__PROBLEM__.
Swap each "Track" in the data below for "Follow", and write out the data again with nothing else changed. Leave the pictures out of your answer.

__RECORDS SUPPLIED__.
____

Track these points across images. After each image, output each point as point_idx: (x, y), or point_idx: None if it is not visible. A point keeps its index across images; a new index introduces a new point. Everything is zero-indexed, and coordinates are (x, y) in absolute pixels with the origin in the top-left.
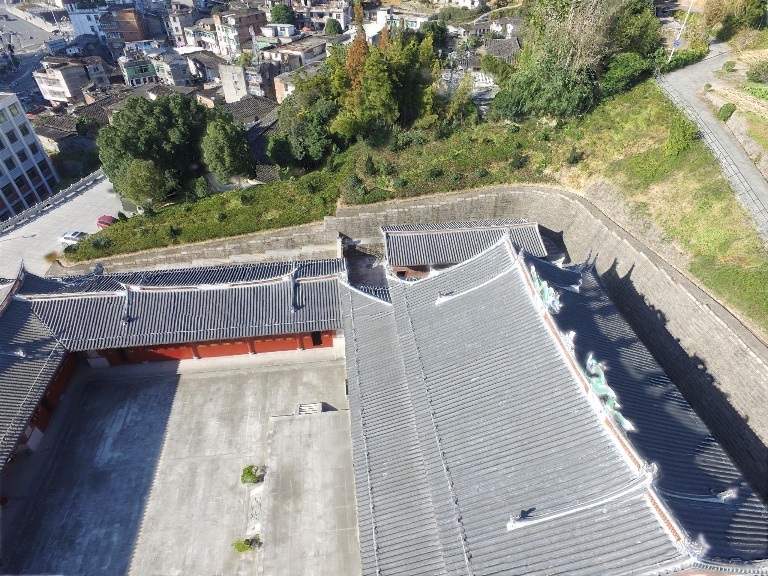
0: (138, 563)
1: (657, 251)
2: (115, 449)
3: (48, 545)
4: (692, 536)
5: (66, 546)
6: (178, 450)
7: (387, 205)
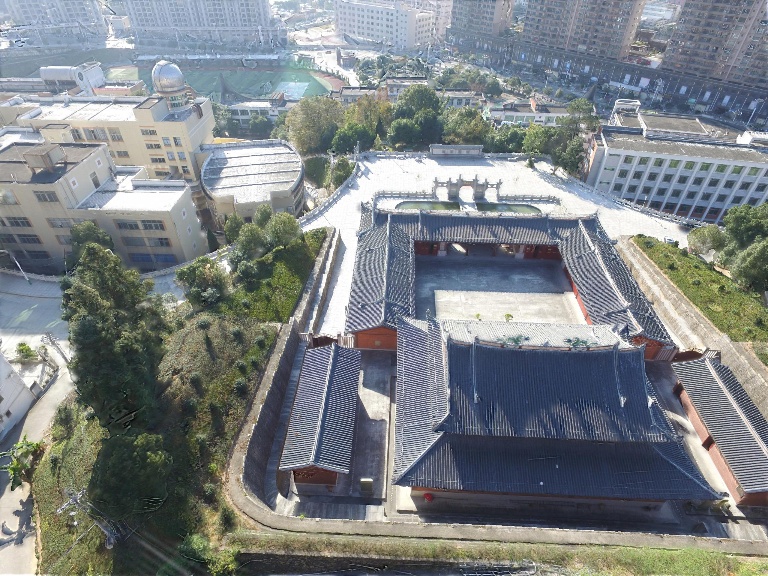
0: (473, 293)
1: (759, 558)
2: (519, 279)
3: (479, 271)
4: (457, 361)
5: (479, 275)
6: (521, 297)
7: (767, 374)
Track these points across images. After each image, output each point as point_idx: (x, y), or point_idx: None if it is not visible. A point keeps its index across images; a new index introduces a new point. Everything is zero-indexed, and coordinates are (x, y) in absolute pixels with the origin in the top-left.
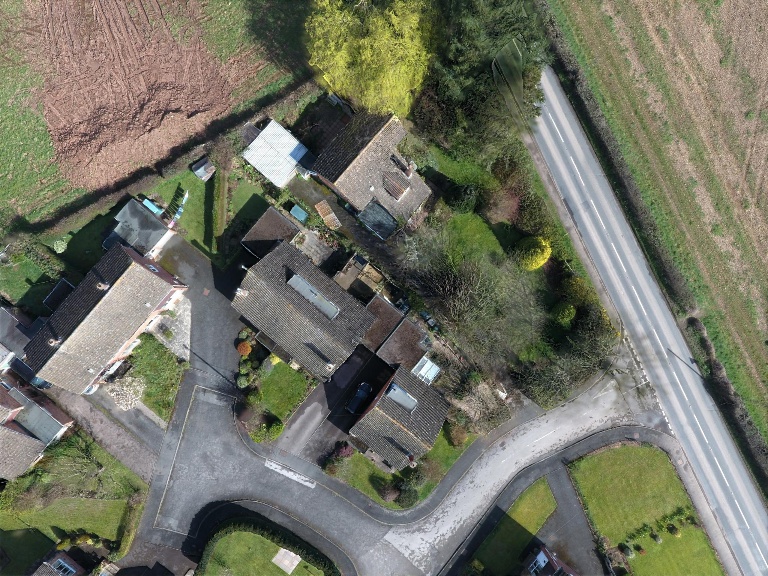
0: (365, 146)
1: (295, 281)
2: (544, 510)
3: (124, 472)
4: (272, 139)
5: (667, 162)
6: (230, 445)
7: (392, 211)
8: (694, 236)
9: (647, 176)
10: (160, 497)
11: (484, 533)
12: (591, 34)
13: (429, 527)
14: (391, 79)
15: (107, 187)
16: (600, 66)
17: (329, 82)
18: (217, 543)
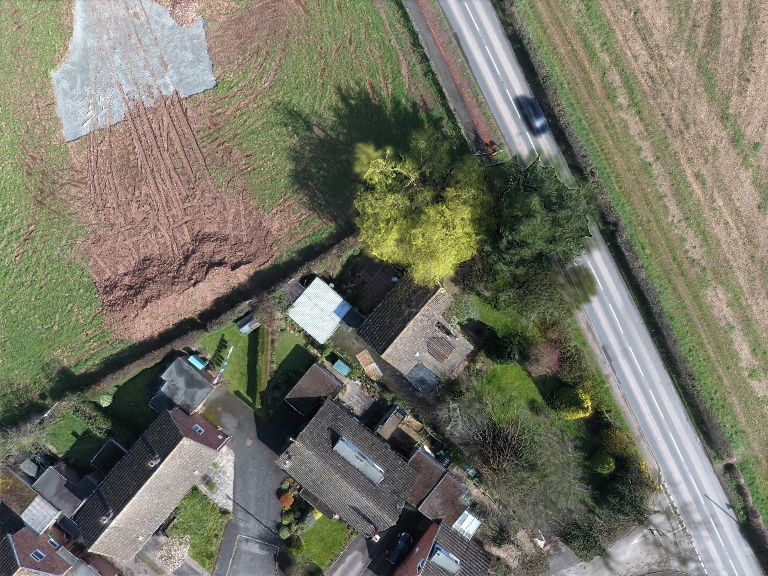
0: (412, 318)
1: (341, 447)
2: None
3: None
4: (316, 297)
5: (705, 308)
6: None
7: (435, 371)
8: (731, 382)
9: (685, 322)
10: None
11: None
12: (630, 181)
13: None
14: (440, 260)
15: (151, 338)
16: (639, 213)
17: (377, 255)
18: None
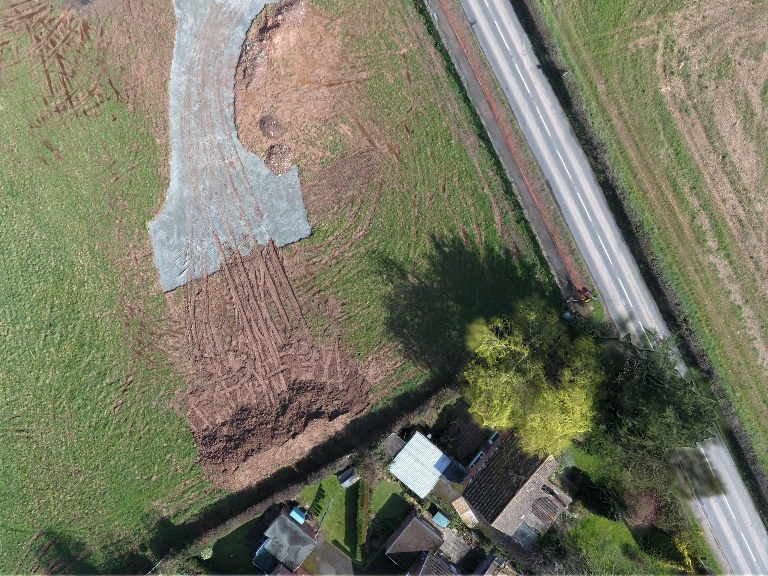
0: (521, 487)
1: None
2: None
3: None
4: (417, 451)
5: None
6: None
7: (537, 527)
8: None
9: None
10: None
11: None
12: (720, 324)
13: None
14: None
15: (249, 487)
16: (729, 355)
17: None
18: None
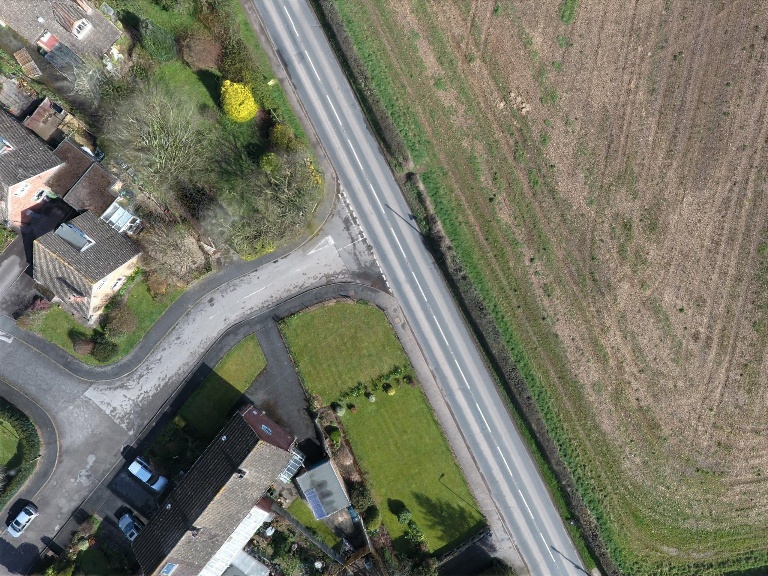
0: None
1: None
2: (253, 367)
3: None
4: None
5: (387, 13)
6: None
7: (74, 49)
8: (415, 90)
9: (366, 27)
10: None
11: (190, 390)
12: None
13: (132, 384)
14: None
15: None
16: None
17: None
18: None
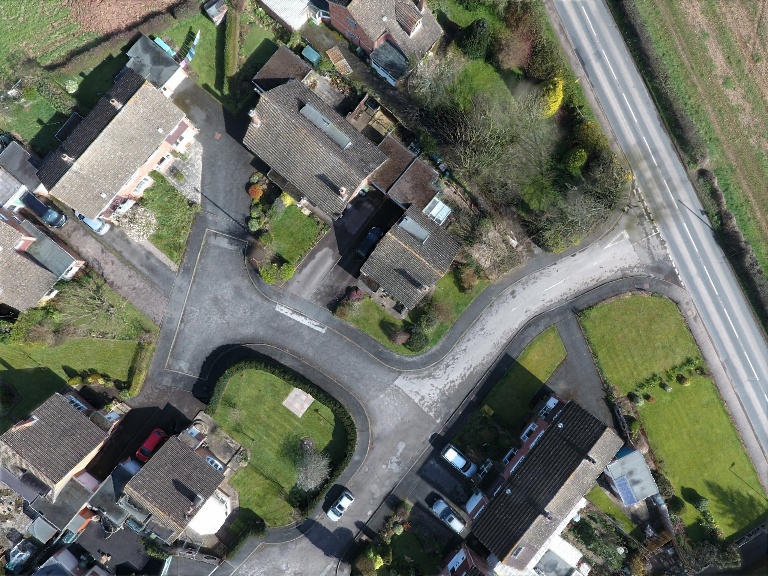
0: None
1: (307, 110)
2: (554, 358)
3: (135, 314)
4: None
5: (679, 14)
6: (241, 289)
7: (404, 48)
8: (705, 89)
9: (659, 28)
10: (171, 339)
11: (494, 380)
12: None
13: (439, 373)
14: None
15: (118, 31)
16: None
17: None
18: (228, 385)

____

__SOLUTION BELOW__.
Follow these points across images. After each image, output each point as point_idx: (x, y), or point_idx: None if it is not visible. A point keeps its index across images; a new index introduces a new point. Everything is zero-indexed, and coordinates are (x, y) in absolute pixels with the origin in the top-left.
0: (138, 563)
1: (657, 251)
2: (115, 449)
3: (48, 545)
4: (692, 536)
5: (66, 546)
6: (178, 450)
7: (387, 205)
0: (473, 293)
1: (759, 558)
2: (519, 279)
3: (479, 271)
4: (457, 361)
5: (479, 275)
6: (521, 297)
7: (767, 374)
Follow these points across images. After each image, output each point as point_idx: (x, y), or point_idx: None if it is not visible. A point keeps its index across images; a new index introduces a new point. Everything is zero-indexed, and coordinates are (x, y) in absolute pixels with the origin in the top-left.
0: (365, 146)
1: (295, 281)
2: (544, 510)
3: (124, 472)
4: (272, 139)
5: (667, 162)
6: (230, 445)
7: (392, 211)
8: (694, 236)
9: (647, 176)
10: (160, 497)
11: (484, 533)
12: (591, 34)
13: (429, 527)
14: (391, 79)
15: (107, 187)
16: (600, 66)
17: (329, 82)
18: (217, 543)
0: (412, 318)
1: (341, 447)
2: None
3: None
4: (316, 297)
5: (705, 308)
6: None
7: (435, 371)
8: (731, 382)
9: (685, 322)
10: None
11: None
12: (630, 181)
13: None
14: (440, 260)
15: (151, 338)
16: (639, 213)
17: (377, 255)
18: None
0: (521, 487)
1: None
2: None
3: None
4: (417, 451)
5: None
6: None
7: (537, 527)
8: None
9: None
10: None
11: None
12: (720, 324)
13: None
14: None
15: (249, 487)
16: (729, 355)
17: None
18: None
0: None
1: None
2: (253, 367)
3: None
4: None
5: (387, 13)
6: None
7: (74, 49)
8: (415, 90)
9: (366, 27)
10: None
11: (190, 390)
12: None
13: (132, 384)
14: None
15: None
16: None
17: None
18: None
0: None
1: (307, 110)
2: (554, 358)
3: (135, 314)
4: None
5: (679, 14)
6: (241, 289)
7: (404, 48)
8: (705, 89)
9: (659, 28)
10: (171, 339)
11: (494, 380)
12: None
13: (439, 373)
14: None
15: (118, 31)
16: None
17: None
18: (228, 385)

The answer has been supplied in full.